N 34°51’19.93″ W 76°19’6.58″ Google Earth Location
This one’s a little fun in that, if you go to the location, it’s not technically there anymore. Well, it is, but storms between the time this was taken and now have radically reshaped the islands, and what was once inlet is now mid-island. Not only that, but reaching it takes a lot more effort.
This came from a work-related fishing trip back in 1999, to what I believe is known as Portsmouth Island on the South Core Banks of North Carolina. To get there we had to use a four-wheel-drive vehicle and take a ferry, putting in at Long Point Cabin Camp, the offices of which should be noted in most map services further northeast on the island – I mean, what was the same island back then, since we drove down to the photo location. Fishing bores me to tears, so I treated the trip as a photo excursion instead, which didn’t net me a whole lot of great images due to bad weather most of the time, but at sunset it had cleared and produced these skies.

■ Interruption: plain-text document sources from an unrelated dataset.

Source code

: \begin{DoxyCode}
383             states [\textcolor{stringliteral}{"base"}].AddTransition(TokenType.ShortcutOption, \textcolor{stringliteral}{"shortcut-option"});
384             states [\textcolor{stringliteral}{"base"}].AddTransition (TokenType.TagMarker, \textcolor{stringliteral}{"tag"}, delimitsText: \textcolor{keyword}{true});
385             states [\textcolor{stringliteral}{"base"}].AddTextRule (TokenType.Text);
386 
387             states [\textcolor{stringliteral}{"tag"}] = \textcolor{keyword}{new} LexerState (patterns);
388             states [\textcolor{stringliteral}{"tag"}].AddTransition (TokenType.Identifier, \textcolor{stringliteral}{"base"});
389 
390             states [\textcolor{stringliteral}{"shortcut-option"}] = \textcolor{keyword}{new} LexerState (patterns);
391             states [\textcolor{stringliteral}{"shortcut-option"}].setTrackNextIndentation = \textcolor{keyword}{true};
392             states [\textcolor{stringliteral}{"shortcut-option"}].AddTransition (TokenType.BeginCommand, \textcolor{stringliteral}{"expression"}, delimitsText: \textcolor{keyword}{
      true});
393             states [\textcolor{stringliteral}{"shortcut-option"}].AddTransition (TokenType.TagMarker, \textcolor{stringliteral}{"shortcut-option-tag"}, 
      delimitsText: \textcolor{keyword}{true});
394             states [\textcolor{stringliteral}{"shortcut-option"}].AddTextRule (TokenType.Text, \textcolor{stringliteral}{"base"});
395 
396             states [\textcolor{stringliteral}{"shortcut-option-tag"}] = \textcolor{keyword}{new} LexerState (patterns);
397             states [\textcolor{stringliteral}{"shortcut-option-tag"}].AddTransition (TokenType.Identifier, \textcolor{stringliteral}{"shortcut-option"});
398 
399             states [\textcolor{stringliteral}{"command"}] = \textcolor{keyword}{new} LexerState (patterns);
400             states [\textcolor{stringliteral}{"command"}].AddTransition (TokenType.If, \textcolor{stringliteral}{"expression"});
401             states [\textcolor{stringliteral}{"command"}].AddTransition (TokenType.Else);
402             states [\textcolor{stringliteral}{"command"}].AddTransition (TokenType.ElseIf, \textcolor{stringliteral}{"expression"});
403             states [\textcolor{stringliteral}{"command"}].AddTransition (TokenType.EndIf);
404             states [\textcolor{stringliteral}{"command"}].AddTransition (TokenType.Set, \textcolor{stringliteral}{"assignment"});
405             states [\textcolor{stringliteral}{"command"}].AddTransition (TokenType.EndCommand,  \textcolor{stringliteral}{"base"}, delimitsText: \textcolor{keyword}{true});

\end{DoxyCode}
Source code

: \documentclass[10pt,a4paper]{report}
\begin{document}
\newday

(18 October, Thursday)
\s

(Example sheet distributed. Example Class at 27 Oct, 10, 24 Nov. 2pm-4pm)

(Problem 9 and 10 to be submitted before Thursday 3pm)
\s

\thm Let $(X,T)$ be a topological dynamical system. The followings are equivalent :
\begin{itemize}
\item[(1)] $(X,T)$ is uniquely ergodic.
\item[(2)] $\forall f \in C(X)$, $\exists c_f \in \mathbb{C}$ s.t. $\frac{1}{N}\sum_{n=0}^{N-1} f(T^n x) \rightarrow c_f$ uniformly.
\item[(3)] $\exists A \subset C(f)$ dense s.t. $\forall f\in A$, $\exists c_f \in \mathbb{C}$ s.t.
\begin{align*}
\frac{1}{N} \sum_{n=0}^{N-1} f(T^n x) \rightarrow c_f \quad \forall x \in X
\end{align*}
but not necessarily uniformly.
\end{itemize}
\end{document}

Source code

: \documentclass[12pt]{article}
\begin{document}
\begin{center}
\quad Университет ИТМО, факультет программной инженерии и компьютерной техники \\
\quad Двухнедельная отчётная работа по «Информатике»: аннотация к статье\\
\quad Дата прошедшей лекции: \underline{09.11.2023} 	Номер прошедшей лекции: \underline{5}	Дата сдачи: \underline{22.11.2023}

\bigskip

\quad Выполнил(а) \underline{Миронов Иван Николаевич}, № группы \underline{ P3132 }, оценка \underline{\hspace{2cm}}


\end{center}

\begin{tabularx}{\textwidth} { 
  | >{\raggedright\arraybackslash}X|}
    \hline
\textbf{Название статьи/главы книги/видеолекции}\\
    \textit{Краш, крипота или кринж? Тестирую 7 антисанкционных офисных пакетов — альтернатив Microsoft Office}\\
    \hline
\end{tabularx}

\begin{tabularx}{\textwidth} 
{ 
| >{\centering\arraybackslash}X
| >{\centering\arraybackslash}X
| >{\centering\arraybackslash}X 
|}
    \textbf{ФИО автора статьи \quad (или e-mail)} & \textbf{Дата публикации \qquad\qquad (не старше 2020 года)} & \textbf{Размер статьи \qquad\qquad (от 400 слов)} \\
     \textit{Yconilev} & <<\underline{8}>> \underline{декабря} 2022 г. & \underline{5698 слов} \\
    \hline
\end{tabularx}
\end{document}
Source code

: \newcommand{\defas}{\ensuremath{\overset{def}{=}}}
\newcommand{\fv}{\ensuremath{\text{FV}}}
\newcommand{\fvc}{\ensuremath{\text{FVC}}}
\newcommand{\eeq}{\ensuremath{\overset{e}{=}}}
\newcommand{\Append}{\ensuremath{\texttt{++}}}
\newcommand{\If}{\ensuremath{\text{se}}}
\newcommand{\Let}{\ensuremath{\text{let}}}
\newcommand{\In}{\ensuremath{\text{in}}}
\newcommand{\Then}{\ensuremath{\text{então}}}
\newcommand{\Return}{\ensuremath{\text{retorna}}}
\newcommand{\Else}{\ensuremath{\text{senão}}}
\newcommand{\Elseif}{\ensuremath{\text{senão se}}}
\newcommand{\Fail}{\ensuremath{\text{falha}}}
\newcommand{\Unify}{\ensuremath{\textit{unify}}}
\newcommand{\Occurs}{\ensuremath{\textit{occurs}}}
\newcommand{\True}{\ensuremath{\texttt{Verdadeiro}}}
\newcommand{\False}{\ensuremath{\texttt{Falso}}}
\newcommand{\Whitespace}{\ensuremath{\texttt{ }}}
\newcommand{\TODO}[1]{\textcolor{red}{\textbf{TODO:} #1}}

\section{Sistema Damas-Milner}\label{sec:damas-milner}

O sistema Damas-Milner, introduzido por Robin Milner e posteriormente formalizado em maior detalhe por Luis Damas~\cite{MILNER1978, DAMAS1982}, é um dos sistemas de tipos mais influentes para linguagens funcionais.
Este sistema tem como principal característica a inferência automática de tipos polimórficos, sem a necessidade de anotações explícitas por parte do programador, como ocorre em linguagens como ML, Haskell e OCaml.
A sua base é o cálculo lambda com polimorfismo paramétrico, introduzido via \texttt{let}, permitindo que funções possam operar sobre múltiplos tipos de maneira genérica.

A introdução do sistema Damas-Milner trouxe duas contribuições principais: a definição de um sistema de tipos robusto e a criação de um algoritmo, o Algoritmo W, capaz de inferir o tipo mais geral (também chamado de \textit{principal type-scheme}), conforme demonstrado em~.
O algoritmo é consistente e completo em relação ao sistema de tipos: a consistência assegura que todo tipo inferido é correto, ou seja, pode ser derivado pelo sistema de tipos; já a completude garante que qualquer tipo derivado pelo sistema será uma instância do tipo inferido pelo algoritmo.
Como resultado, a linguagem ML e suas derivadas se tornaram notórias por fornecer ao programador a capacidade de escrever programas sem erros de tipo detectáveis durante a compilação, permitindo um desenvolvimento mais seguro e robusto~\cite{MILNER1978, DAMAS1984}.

This shows two of the guys I was there with, actually doing some fishing instead of drinking – I had to be lightning fast to catch it…
A few years later, storms had cut a new channel through the island and filled this one in – you can see the changes in the Google Earth program, though I haven’t found a way to see old photos from the online version. Then, subsequent storms did even more reshaping – and then more. Not a place I’d want to own property, especially since one good hurricane will scour the very low island clean. This is the nature of Atlantic barrier islands.

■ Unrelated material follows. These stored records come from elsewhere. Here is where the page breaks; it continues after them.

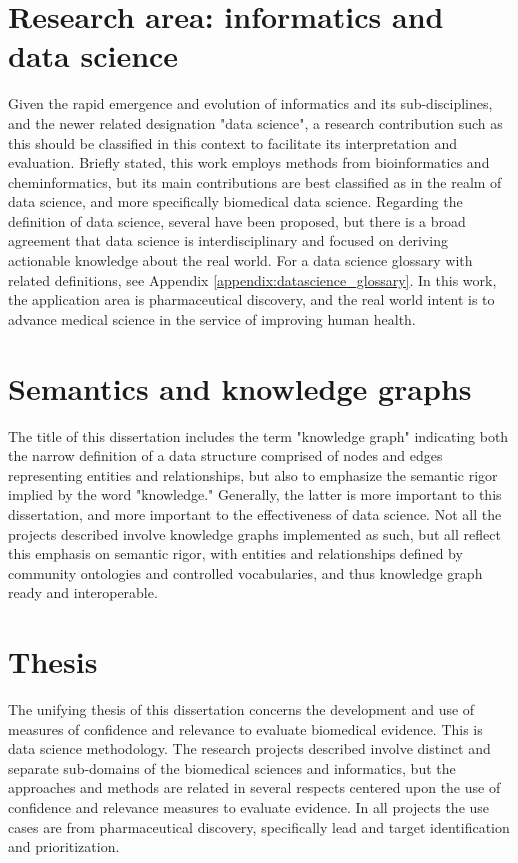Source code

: \section{Research area: informatics and data science}

Given the rapid emergence and evolution of informatics and its sub-disciplines, and the newer related designation "data science", a research contribution such as this should be classified in this context to facilitate its interpretation and evaluation. Briefly stated, this work employs methods from bioinformatics and cheminformatics, but its main contributions are best classified as in the realm of data science, and more specifically biomedical data science. Regarding the definition of data science, several have been proposed\cite{ONeil2013-je,Peng2016-gq}, but there is a broad agreement that data science is interdisciplinary and focused on deriving actionable knowledge about the real world. For a data science glossary with related definitions, see Appendix \ref{appendix:datascience_glossary}. In this work, the application area is pharmaceutical discovery, and the real world intent is to advance medical science in the service of improving human health.

\section{Semantics and knowledge graphs}

The title of this dissertation includes the term "knowledge graph" indicating both the narrow definition of a data structure comprised of nodes and edges representing entities and relationships, but also to emphasize the semantic rigor implied by the word "knowledge." Generally, the latter is more important to this dissertation, and more important to the effectiveness of data science. Not all the projects described involve knowledge graphs implemented as such, but all reflect this emphasis on semantic rigor, with entities and relationships defined by community ontologies and controlled vocabularies, and thus knowledge graph ready and interoperable.

\section{Thesis}

The unifying thesis of this dissertation concerns the development and use of measures of confidence and relevance to evaluate biomedical evidence. This is data science methodology. The research projects described involve distinct and separate sub-domains of the biomedical sciences and informatics, but the approaches and methods are related in several respects centered upon the use of confidence and relevance measures to evaluate evidence. In all projects the use cases are from pharmaceutical discovery, specifically lead and target identification and prioritization.  

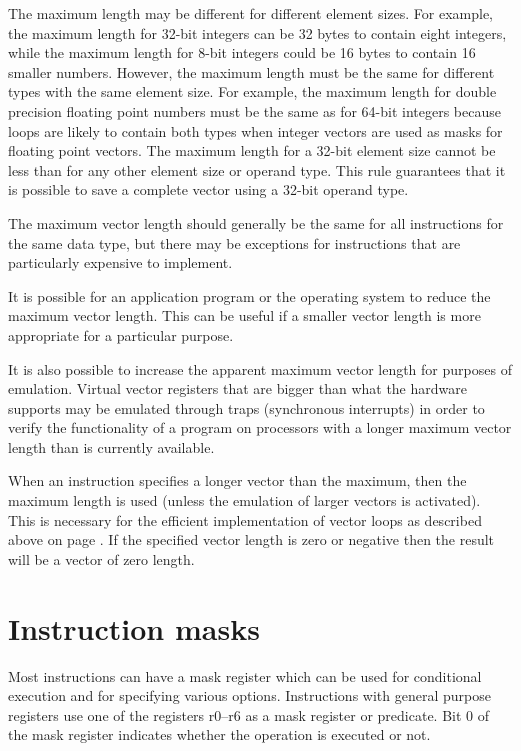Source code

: \documentclass[forwardcom.tex]{subfiles}
\begin{document}
The maximum length may be different for different element sizes. For example, the maximum length for 32-bit integers can be 32 bytes to contain eight integers, while the maximum length for 8-bit integers could be 16 bytes to contain 16 smaller numbers. However, the maximum length must be the same for different types with the same element size. For example, the maximum length for double precision floating point numbers must be the same as for 64-bit integers because loops are likely to contain both types when integer vectors are used as masks for floating point vectors. The maximum length for a 32-bit element size cannot be less than for any other element size or operand type. This rule guarantees that it is possible to save a complete vector using a 32-bit operand type.
\vv

The maximum vector length should generally be the same for all instructions for the same data type, but there may be exceptions for instructions that are particularly expensive to implement. 
\vv

It is possible for an application program or the operating system to reduce the maximum vector length. This can be useful if a smaller vector length is more appropriate for a particular purpose.
\vv

It is also possible to increase the apparent maximum vector length for purposes of emulation. Virtual vector registers that are bigger than what the hardware supports may be emulated through traps (synchronous interrupts) in order to verify the functionality of a program on processors with a longer maximum vector length than is currently available.
\vv

When an instruction specifies a longer vector than the maximum, then the maximum length is used (unless the emulation of larger vectors is activated). This is necessary for the efficient implementation of vector loops as described above on page \pageref{vectorLoops}.
If the specified vector length is zero or negative then the result will be a vector of zero length.

\section{Instruction masks}
Most instructions can have a mask register which can be used for conditional execution and for specifying various options. Instructions with general purpose registers use one of the registers r0--r6 as a mask register or predicate. Bit 0 of the mask register indicates whether the operation is executed or not.
\vv
\end{document}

This is also the place where I found numerous paths through the beach grasses, wide enough for beavers though this wasn’t their habitat, and wondered about them. Awaiting the ferry back at the end of the weekend, I found out from a regular visitor that they were caused by “nutra” [sic], and kicked myself for not staking out some of them in the wee hours, because I’d heard of nutria but had never seen one. This would eventually be rectified 23 years later.